Towards the end, we were over there a lot, and watching him decline so fast was heartbreaking. Watching the toll it took in the family was in someways even harder. Family members, including Jake, took turns caring for him as he lost his ability to feed, clean, and even relieve himself, and when he was finally in Hospice’s care, they continued to do whatever needed to be done until he was finally able to go to the Hospice House in town where he was given excellent care up until he died.

My dad's side of the family is a complicated, bull-headed, stubborn lot. They have big hearts, but big tempers and are often to quick to say how they feel. I struggle with it myself, and I see it often in the complex relationships between cousins, aunts, and uncles. This, plus the exhaustion of going to sit, wait, watch, and care for him over the last few weeks was physically and emotionally exhausting. So this weekend, we’ve cuddled. Watched a few movies. Spent time at home.

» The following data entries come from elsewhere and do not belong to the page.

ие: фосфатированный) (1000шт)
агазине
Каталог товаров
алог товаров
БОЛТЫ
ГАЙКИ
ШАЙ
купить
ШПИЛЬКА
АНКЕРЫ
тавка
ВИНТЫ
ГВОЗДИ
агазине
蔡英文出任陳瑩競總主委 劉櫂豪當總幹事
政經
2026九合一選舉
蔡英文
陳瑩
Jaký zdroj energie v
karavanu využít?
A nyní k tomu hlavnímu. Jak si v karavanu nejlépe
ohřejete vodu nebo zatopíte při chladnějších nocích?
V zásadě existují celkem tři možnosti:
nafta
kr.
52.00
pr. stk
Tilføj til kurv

May is such a busy time of year, full of events and plans…  and I had high hopes of wearing a new Lilly dress, making new recipes like one for Kentucky derby pie, and running our church’s 5K this past weekend, I don’t feel bad about saying I didn’t even take a shower Saturday, or even put on makeup. I just spent time at home with my little family. And after the miscarriage, then Pawpaw’s decline and passing last Sunday afternoon, it was time well spent.

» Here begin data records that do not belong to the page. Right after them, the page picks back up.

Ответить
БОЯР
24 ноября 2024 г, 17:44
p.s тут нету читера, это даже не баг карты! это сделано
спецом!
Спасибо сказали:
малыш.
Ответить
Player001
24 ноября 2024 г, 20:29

If I’ve learned anything from these past few weeks it’s this:

  1. Love covers a multitude of sins. Grace and mercy should aways prevail, and grudges only eat away at your own heart. Forgive.
  2. Take time with those you love. Memories together are priceless. Plant seeds. Invest in those people.
  3. Cancer sucks.
  4. Rest when you need it. You don't have to be anyone's superhero. 
    Losing Pawpaw was hard and I am going to miss him, but I have peace because I knew his heart belonged to Jesus, and I know where he's spending his eternity. I know he's not battling cancer anymore, and his sweet bald head, and soft hands were all just part of the "shell" we are left with. The time spent with my extended family has reminded me, too, (I'm one of them, after all and prone to some of the same familiar flaws) that I want to spend my life being known for forgiveness, for grace, for ministering to others, for honesty, for love.